I have no comprehensive brief against President Ford, and even as a young liberal I agreed that pardoning Richard Nixon was the right thing to do. But if Bob Woodward's reporting is accurate, it was granted for exactly the wrong reason:
"I looked upon him as my personal friend. And I always treasured our relationship. And I had no hesitancy about granting the pardon, because I felt that we had this relationship and that I didn't want to see my real friend have the stigma," Ford said in the interview.
Earlier in this story Woodward writes This and other previously unpublished transcripts of their calls, documents and personal letters provide a portrait of an intensely personal friendship dating to the late 1940s but so hidden that few others were even aware of it. No argument there.

![[HOTLIST]](http://bluestar.typepad.com/govt_150x75.jpg)
Hmmmmmnnn. CSPAN ran the entirety of Ford's address to the nation explaining the pardon, and it seemed pretty good to me. And I've never had a problem with the conventional wisdom that Ford took the political fallout for that because he thought it was the right thing to do.

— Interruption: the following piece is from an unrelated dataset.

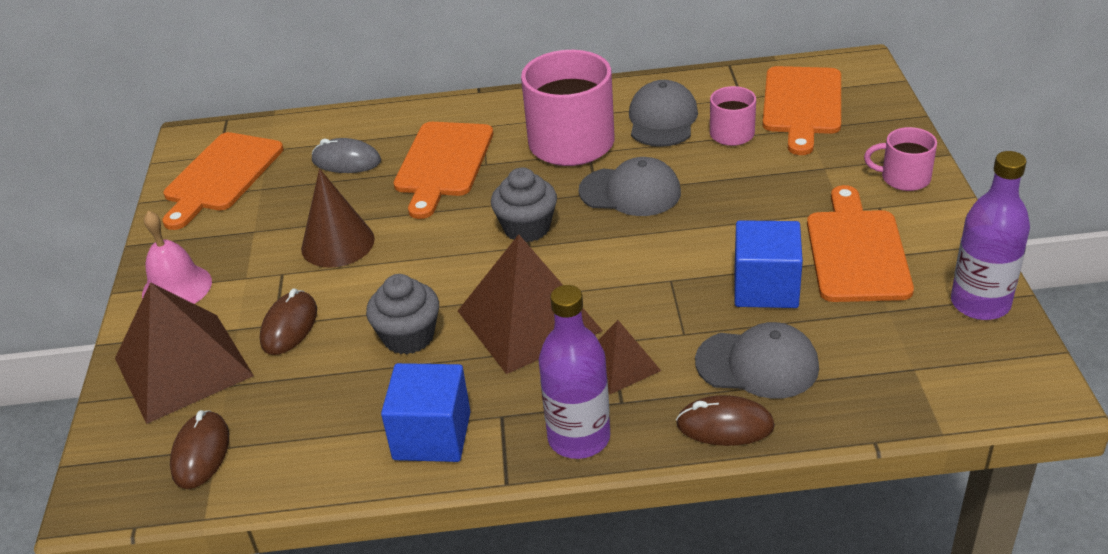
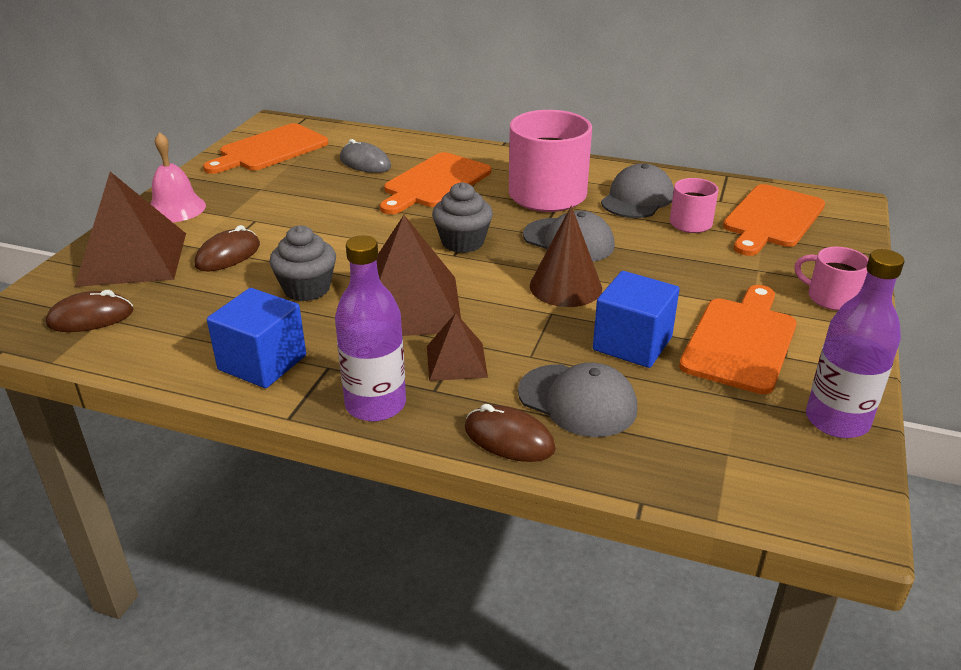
camera: 20 degrees right, 5 degrees down
brown mouse [170,410,229,489] -> brown mouse turned 45 degrees clockwise [46,290,133,332]
brown cone [301,169,375,268] -> brown cone moved to [530,206,602,307]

If Woodward is not lying, then this taken together with the post-mortem-bush-bashing does change the way we see Ford. But then, Woodward got some interesting gems out of William Casey when he was newly dead, too. One wonders.
Posted by: Michael | Friday, December 29, 2006 at 03:07 PM
Oh, man! I always do things in the wrong order. If I'd read Hitch's takedown of the Ford era ("our short national nightmare") before I visited here, I could have come off much more smug and pithy.
Money quote:"To have been soft on Republican crime, soft on Baathism, soft on the shah, soft on Indonesian fascism, and soft on Communism, all in one brief and transient presidency, argues for the sort of sportsmanlike Midwestern geniality that we do not ever need to see again."
It's in Slate: http://www.slate.com/id/2156400/
Posted by: Michael | Friday, December 29, 2006 at 03:21 PM
Yet liberals have committed similars for years. . . Ford was a class act, if not anything else.
Posted by: Douglas V. Gibbs | Sunday, December 31, 2006 at 05:31 PM
Well, I felt a little guilty putting this up during the mourning period for President Ford, and indeed he seemed like a decent guy, and I agree the pardon was the right thing to do for the reasons given at the time. If I can put it this way, I don't want to highlight one act or event the motivation for one act as defining the entire career of President Ford. But pardoning someone because of a personal connection is a classic definition of corruption, alas. Oh well, a man does, and says, many things over the course of a long life.